Autocorrelation correction in regression analysis has a long history, and various approaches have been suggested. Moreover, the same method may be referred to by different names.
Pioneering work in the field was done by Cochrane and Orcutt (1949). The Cochrane-Orcutt method refers to a more primitive version of the Yule-Walker method that drops the first observation. The Cochrane-Orcutt method is like the Yule-Walker method for first-order autoregression, except that the Yule-Walker method retains information from the first observation. The iterative Cochrane-Orcutt method is also in use.
The Yule-Walker method used by PROC AUTOREG is also known by other names. Harvey (1981) refers to the Yule-Walker method as the two-step full transform method. The Yule-Walker method can be considered as generalized least squares using the OLS residuals to estimate the covariances across observations, and Judge et al. (1985) use the term estimated generalized least squares (EGLS) for this method. For a first-order AR process, the Yule-Walker estimates are often termed Prais-Winsten estimates (Prais and Winsten 1954). There are variations to these methods that use different estimators of the autocorrelations or the autoregressive parameters.

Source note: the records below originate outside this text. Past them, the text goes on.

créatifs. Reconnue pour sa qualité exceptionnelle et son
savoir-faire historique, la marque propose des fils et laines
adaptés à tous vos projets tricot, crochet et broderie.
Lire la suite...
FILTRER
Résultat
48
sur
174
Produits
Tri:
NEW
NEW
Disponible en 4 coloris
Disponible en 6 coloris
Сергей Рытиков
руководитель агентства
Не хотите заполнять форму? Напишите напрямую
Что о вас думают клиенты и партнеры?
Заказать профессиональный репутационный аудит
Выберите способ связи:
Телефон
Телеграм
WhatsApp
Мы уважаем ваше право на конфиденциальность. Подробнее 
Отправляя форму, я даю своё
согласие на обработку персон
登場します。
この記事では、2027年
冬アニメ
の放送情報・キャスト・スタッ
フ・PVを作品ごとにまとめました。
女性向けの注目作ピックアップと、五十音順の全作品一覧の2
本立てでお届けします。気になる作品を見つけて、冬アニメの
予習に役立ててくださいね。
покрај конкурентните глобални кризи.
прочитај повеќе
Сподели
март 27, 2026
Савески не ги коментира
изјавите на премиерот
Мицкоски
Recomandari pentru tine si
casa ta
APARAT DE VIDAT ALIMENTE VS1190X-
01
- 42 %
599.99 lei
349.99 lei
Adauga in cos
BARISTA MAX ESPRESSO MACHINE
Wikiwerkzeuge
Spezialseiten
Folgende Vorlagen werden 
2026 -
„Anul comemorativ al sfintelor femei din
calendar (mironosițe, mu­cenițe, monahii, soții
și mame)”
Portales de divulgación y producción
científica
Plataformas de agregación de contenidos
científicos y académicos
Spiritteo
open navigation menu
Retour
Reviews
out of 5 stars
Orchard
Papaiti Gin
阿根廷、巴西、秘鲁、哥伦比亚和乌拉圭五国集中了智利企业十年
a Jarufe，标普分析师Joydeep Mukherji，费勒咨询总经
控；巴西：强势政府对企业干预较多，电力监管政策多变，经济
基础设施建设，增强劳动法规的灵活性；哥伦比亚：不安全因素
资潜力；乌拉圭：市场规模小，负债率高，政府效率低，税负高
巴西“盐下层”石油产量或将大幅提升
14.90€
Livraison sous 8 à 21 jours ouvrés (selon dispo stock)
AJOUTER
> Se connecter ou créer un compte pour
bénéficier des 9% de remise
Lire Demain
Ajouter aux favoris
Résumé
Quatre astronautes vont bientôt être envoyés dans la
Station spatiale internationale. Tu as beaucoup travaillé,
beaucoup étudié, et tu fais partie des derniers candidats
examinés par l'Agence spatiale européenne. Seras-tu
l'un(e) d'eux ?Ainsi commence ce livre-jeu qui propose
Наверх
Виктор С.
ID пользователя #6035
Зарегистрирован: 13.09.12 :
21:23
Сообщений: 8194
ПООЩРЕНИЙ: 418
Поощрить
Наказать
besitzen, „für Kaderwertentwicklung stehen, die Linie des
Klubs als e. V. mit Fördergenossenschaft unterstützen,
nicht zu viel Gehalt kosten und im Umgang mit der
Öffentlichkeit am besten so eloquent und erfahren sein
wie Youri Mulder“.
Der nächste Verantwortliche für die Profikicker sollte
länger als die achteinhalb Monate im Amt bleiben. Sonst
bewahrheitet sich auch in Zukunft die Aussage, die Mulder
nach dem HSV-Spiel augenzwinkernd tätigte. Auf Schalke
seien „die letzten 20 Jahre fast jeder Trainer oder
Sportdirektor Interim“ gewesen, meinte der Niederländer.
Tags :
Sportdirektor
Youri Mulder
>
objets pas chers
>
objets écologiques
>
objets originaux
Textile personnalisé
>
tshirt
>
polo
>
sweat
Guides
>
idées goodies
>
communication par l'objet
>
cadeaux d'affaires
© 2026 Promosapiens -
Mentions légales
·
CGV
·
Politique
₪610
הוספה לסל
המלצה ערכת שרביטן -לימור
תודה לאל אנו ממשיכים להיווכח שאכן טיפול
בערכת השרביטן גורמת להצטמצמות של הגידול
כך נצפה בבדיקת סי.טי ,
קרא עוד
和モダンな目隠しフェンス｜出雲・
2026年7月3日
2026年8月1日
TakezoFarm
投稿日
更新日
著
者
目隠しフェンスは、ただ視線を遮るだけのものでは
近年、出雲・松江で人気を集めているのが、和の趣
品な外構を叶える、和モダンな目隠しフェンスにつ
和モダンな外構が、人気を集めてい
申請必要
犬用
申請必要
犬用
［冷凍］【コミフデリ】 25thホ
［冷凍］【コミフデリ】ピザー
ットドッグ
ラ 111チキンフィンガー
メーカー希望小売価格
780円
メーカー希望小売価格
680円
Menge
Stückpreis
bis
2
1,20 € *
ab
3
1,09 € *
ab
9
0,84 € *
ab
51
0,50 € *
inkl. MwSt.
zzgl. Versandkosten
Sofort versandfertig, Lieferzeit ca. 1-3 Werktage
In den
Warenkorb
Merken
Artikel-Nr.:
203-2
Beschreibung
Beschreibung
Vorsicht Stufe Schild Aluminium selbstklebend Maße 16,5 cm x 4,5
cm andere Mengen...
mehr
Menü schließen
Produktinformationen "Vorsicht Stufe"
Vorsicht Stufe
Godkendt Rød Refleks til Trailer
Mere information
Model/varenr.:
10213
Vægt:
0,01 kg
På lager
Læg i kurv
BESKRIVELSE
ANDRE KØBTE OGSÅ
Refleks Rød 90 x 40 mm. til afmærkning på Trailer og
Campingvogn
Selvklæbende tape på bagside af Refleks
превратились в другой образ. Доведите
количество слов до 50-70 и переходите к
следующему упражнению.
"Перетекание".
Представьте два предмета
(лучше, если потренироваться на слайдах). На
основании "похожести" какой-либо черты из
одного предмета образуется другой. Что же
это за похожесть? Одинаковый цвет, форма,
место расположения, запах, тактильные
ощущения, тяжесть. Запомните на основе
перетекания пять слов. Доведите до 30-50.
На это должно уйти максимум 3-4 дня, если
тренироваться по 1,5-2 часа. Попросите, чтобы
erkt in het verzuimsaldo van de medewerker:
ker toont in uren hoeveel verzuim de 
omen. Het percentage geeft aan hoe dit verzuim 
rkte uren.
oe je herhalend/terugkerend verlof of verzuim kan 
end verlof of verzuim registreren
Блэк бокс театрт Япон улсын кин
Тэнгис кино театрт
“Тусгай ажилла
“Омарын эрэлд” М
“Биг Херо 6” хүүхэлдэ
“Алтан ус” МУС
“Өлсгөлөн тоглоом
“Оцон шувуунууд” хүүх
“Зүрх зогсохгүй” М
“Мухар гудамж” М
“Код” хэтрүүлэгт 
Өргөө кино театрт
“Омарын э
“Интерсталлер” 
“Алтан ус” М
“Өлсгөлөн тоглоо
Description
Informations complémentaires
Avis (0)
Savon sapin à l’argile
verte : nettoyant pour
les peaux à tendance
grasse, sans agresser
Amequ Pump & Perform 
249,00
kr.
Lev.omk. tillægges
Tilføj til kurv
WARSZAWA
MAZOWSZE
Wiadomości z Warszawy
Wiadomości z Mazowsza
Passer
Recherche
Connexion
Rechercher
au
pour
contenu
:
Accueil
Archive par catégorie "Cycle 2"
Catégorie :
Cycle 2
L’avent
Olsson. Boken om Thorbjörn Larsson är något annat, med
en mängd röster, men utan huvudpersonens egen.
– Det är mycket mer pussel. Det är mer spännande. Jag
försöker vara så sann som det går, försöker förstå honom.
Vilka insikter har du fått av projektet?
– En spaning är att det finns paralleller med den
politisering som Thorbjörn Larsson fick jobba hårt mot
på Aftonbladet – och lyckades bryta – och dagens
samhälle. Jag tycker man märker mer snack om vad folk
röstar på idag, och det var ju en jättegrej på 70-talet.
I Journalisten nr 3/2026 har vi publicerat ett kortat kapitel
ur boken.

The unconditional least squares (ULS) method, which minimizes the error sum of squares for all observations, is referred to as the nonlinear least squares (NLS) method by Spitzer (1979).
The Hildreth-Lu method (Hildreth and Lu 1960) uses nonlinear least squares to jointly estimate the parameters with an AR(1) model, but it omits the first transformed residual from the sum of squares. Thus, the Hildreth-Lu method is a more primitive version of the ULS method supported by PROC AUTOREG in the same way Cochrane-Orcutt is a more primitive version of Yule-Walker.
The maximum likelihood method is also widely cited in the literature. Although the maximum likelihood method is well defined, some early literature refers to estimators that are called maximum likelihood but are not full unconditional maximum likelihood estimates. The AUTOREG procedure produces full unconditional maximum likelihood estimates.
Harvey (1981) and Judge et al. (1985) summarize the literature on various estimators for the autoregressive error model. Although asymptotically efficient, the various methods have different small sample properties. Several Monte Carlo experiments have been conducted, although usually for the AR(1) model.
Harvey and McAvinchey (1978) found that for a one-variable model, when the independent variable is trending, methods similar to Cochrane-Orcutt are inefficient in estimating the structural parameter. This is not surprising since a pure trend model is well modeled by an autoregressive process with a parameter close to 1.
Harvey and McAvinchey (1978) also made the following conclusions:
The Yule-Walker method appears to be about as efficient as the maximum likelihood method. Although Spitzer (1979) recommended ML and NLS, the Yule-Walker method (labeled Prais-Winsten) did as well or better in estimating the structural parameter in Spitzer’s Monte Carlo study (table A2 in their article) when the autoregressive parameter was not too large. Maximum likelihood tends to do better when the autoregressive parameter is large.
For small samples, it is important to use a full transformation (Yule-Walker) rather than the Cochrane-Orcutt method, which loses the first observation. This was also demonstrated by Maeshiro (1976), Chipman (1979), and Park and Mitchell (1980).
For large samples (Harvey and McAvinchey used 100), losing the first few observations does not make much difference.